Certes, le fonctionnalisme en histoire a (heureusement !) une définition plus restrictive et spécifique qu’en sociologie, laquelle nous ramène à la fameuse querelle des historiens en Allemagne dans les années quatre-vingt. A ce moment-là (rappel très succinct), étaient dits « fonctionnalistes » les historiens qui, selon Léon Poliakov (in Un point final à l'Historikerstreit), s'attachaient à démontrer que la « solution finale de la question juive » a été le résultat de circonstances extérieures à la politique nazie, au premier chef, la guerre sur le front de l'Est. En effet, pour la plupart d’entre eux, c’est parce que les communistes avaient d’abord entrepris, en URSS, l’extermination de « classes » sociales entières (« bourgeois », « koulaks » dès 1929) que les nazis ont mis en œuvre le génocide des « judéo-bolcheviks » à la faveur de la guerre. Ainsi s'opposaient-ils aux historiens dits « intentionnalistes » qui affirmaient que la Shoah était le résultat d’une décision prise de longue date par Hitler et qui reprochaient donc aux premiers de vouloir atténuer la responsabilité des Allemands et de faire équivaloir les crimes de masse nazis et communistes.
Cependant, toujours selon Léon Poliakov, plus généralement, les fonctionnalistes « font intervenir des lois structurelles impersonnelles, les intentions humaines n'ayant pas à être prises en compte dans les grands mouvements de l'histoire ».
Or, à mon humble avis, il me semble que, hors la question de la « solution finale », l’on peut très bien prendre en compte à la fois les intentions humaines et les circonstances sans faire intervenir de pseudo-lois de l’histoire, donc sans être strictement « intentionnaliste » ou « fonctionnaliste ».
Par exemple, lorsque l’historien universitaire Jean-Luc Leleu, in La Waffen-SS, déclare que le massacre d’Oradour-sur-Glane constitue « une transposition circonstancielle [mais non fortuite] de méthodes préalablement appliquées à l’est par la division Das Reich et [le résultat de] la concomitance de quatre éléments », il s’agit de la prise en compte à la fois d’intentions (mission, consignes) et de circonstances (attentats de partisans « de type soviétique », urgence du départ pour le front…).
Cela dit, le fait que l’histoire, comme l’amour, n’ait jamais connu de lois, n’empêche nullement qu’elle puisse et doive revêtir un caractère scientifique où règne une certaine objectivité qui exige des preuves !

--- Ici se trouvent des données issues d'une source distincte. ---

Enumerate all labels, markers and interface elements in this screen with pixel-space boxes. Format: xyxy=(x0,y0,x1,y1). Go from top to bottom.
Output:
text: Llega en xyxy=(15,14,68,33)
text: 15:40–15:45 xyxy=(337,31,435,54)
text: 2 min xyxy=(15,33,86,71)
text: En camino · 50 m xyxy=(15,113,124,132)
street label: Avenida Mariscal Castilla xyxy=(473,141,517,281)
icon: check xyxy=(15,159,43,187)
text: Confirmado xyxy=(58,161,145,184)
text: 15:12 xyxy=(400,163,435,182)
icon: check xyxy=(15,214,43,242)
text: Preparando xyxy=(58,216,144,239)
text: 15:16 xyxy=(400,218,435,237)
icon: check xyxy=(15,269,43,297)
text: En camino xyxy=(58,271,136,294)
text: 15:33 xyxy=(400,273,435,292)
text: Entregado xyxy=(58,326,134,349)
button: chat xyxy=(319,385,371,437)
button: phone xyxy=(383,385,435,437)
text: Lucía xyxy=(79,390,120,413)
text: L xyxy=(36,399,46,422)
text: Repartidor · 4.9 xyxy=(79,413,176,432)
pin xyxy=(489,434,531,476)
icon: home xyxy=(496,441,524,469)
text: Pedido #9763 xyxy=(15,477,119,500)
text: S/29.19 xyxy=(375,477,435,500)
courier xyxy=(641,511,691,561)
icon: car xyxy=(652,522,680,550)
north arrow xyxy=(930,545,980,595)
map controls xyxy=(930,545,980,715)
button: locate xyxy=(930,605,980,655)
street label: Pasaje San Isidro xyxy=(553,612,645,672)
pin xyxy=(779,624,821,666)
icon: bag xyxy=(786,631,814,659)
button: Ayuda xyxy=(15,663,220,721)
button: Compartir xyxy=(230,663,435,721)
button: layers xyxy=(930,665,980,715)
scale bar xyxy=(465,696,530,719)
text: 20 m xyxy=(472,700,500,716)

Permettez-moi deux courtes citations sur ce point pour nourrir un éventuel débat :
Dans L’histoire aujourd’hui, « L’historien et l’objectivité », Gérard Noiriel, directeur d’études à l’EHESS, écrit : « Défendre le caractère scientifique du travail historique, ce n’est plus affirmer l’existence de lois de l’histoire, mais défendre une manière de produire socialement des connaissances, qui est propre à la science, démarche nécessairement collective fondée sur le refus d’accepter des affirmations qui n’aient pas été démontrées preuves à l’appui […]. C’est dans cette perspective que la défense du principe d’objectivité [en histoire] reprend tout son sens. »
Dans Douze leçons sur l’histoire, Antoine Prost écrit : « […] la vérité, en histoire, c’est ce qui est prouvé. Quelles méthodes permettent l’administration de la preuve ? […] l’investigation et la systématisation qui reposent sur deux types de preuves : la preuve factuelle et la preuve systématique.
[…] l’histoire doit reposer sur des evidences tirées des données (data).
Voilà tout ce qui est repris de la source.